Image-based profiling can be used to identify disease-specific phenotypes and explore the mechanism of a disease. It can also be used to predict a drug's activity, such as the mechanism of action and toxicity profile.
Anne Carpenter, senior director of the Imaging Platform at Broad Institute of MIT and Harvard, and her team of biologists and computer scientists are pioneers in developing image analysis and data exploration solutions.
"Image-based profiling is powerful because looking at patterns in images can accelerate nearly every step of the drug discovery pipeline, from building diverse yet compact chemical libraries to primary screening assays, to target deconvolution for phenotypic screens, to the identification of biomarkers and diagnostics. It has even recently been shown to eliminate the need for primary screening by virtual prediction of some biological activities from existing images," explained Carpenter.

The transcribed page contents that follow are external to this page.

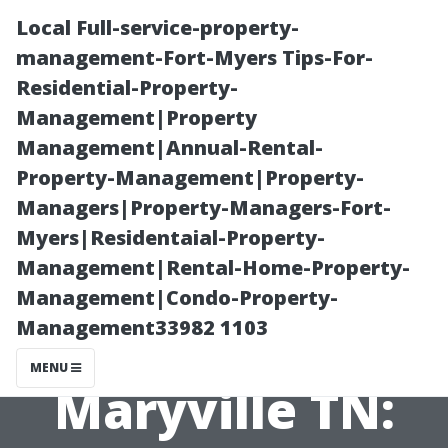
Local Full-service-property-
management-Fort-Myers Tips-For-
Residential-Property-
Management|Property
Management|Annual-Rental-
Property-Management|Property-
Managers|Property-Managers-Fort-
Best Pressure
Myers|Residentaial-Property-
Management|Rental-Home-Property-
Washing
Management|Condo-Property-
Management33982 1103
Company in
MENU
Maryville TN: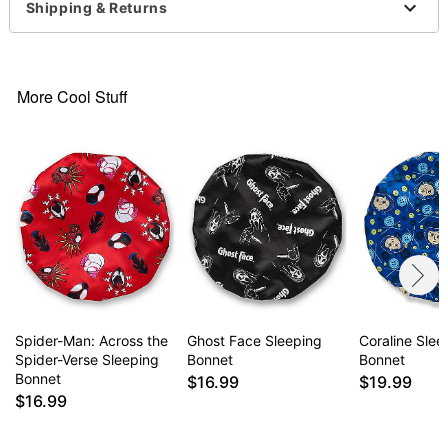
Shipping & Returns
Item# 07886187
More Cool Stuff
Spider-Man: Across the
Ghost Face Sleeping
Coraline Slee
Spider-Verse Sleeping
Bonnet
Bonnet
Bonnet
$16.99
$19.99
$16.99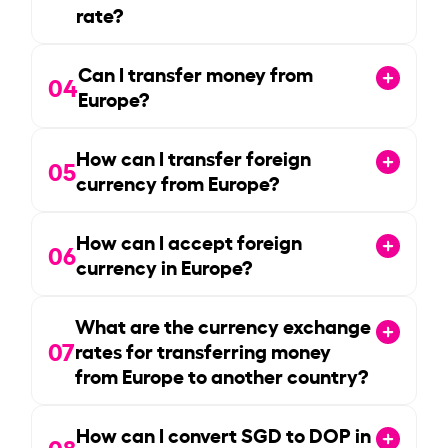
rate?
Can I transfer money from
04
Europe?
How can I transfer foreign
05
currency from Europe?
How can I accept foreign
06
currency in Europe?
What are the currency exchange
07
rates for transferring money
from Europe to another country?
How can I convert SGD to DOP in
08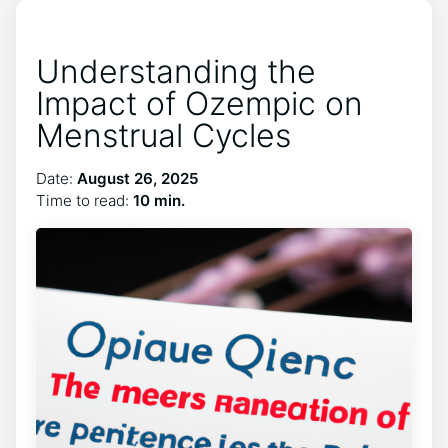
Understanding the
Impact of Ozempic on
Menstrual Cycles
Date:
August 26, 2025
Time to read:
10 min.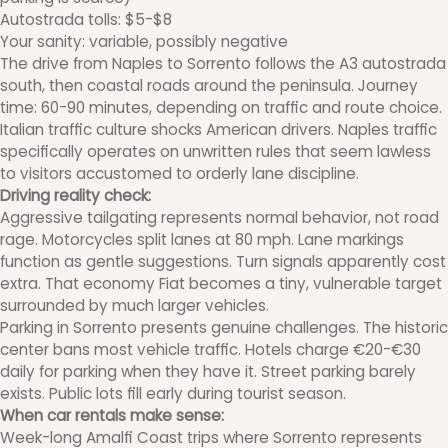
Autostrada tolls: $5-$8
Your sanity: variable, possibly negative
The drive from Naples to Sorrento follows the A3 autostrada
south, then coastal roads around the peninsula. Journey
time: 60-90 minutes, depending on traffic and route choice.
Italian traffic culture shocks American drivers. Naples traffic
specifically operates on unwritten rules that seem lawless
to visitors accustomed to orderly lane discipline.
Driving reality check:
Aggressive tailgating represents normal behavior, not road
rage. Motorcycles split lanes at 80 mph. Lane markings
function as gentle suggestions. Turn signals apparently cost
extra. That economy Fiat becomes a tiny, vulnerable target
surrounded by much larger vehicles.
Parking in Sorrento presents genuine challenges. The historic
center bans most vehicle traffic. Hotels charge €20-€30
daily for parking when they have it. Street parking barely
exists. Public lots fill early during tourist season.
When car rentals make sense:
Week-long Amalfi Coast trips where Sorrento represents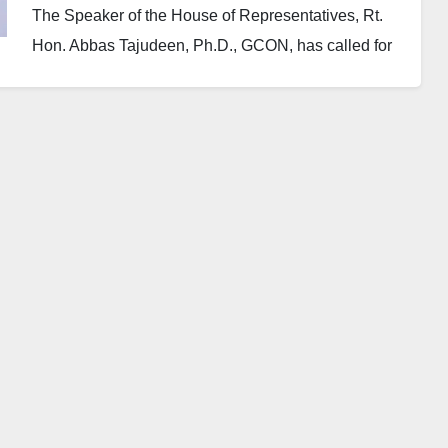
The Speaker of the House of Representatives, Rt.
Hon. Abbas Tajudeen, Ph.D., GCON, has called for
stronger diplomatic ties between Nigeria and the
Kingdom of Saudi Arabia, particularly through
educational exchange programmes aimed directly at
grassroots communities.
Speaking on Tuesday in Abuja while hosting the
new Saudi Ambassador to Nigeria, Yousef bin
Mohammed Al-Balawi, the Speaker recalled that
diplomatic relations between both nations date back
to 1961, describing the connection as “extremely,
very historic.”
Speaker Abbas specifically requested that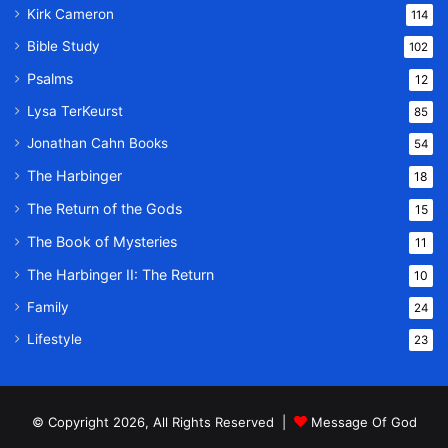
Kirk Cameron
114
Bible Study
102
Psalms
12
Lysa TerKeurst
85
Jonathan Cahn Books
54
The Harbinger
18
The Return of the Gods
15
The Book of Mysteries
11
The Harbinger II: The Return
10
Family
24
Lifestyle
23
© Copyright 2026, All Rights Reserved |
Message Of God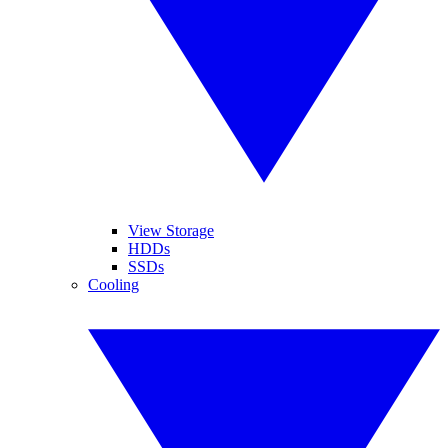
View Storage
HDDs
SSDs
Cooling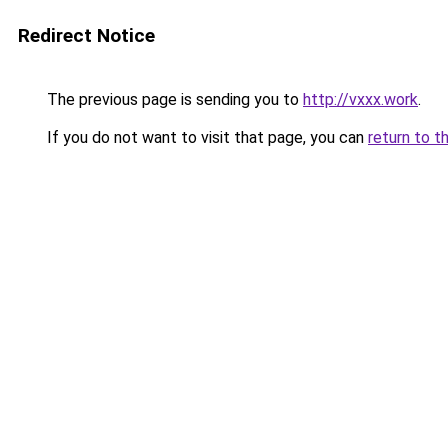
Redirect Notice
The previous page is sending you to
http://vxxx.work
.
If you do not want to visit that page, you can
return to t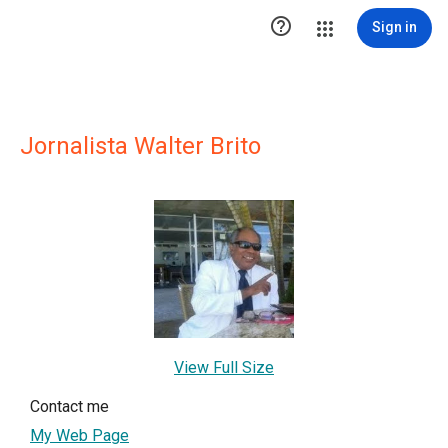

Sign in
Jornalista Walter Brito
View Full Size
Contact me
My Web Page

Due to the increasing volumes of images, researchers have started leveraging ML strategies like deep learning to improve the extraction of relevant signals from image-based profiles and accelerate drug discovery.
"Most of the proof of principle experiments in the field have used classical image processing and machine learning techniques, so I think we are about to see a rapid acceleration in the field by applying deep learning methods for feature extraction and prediction," said Carpenter.
Exciting possibilities, but understanding methodologies is key
ML can assist scientists and accelerate the drug discovery pathway. ML, when combined with expert knowledge, can reduce the rate of attrition and enhance the process of drug discovery. Zhang elaborated on its potential, "Hundreds of millions of potential drugs await discovery. The next great antiviral (or antidepressant or anti-inflammatory) may already be in a lab somewhere, previously overlooked (it takes lots of time to be proposed for some indications). Deep learning can tell us which compounds are worth testing."
AI has presented exciting possibilities for new discoveries in diverse fields; however, adoption of this technology is still low. Harnessing AI to its full potential will require training, trust and coordination between key stakeholders.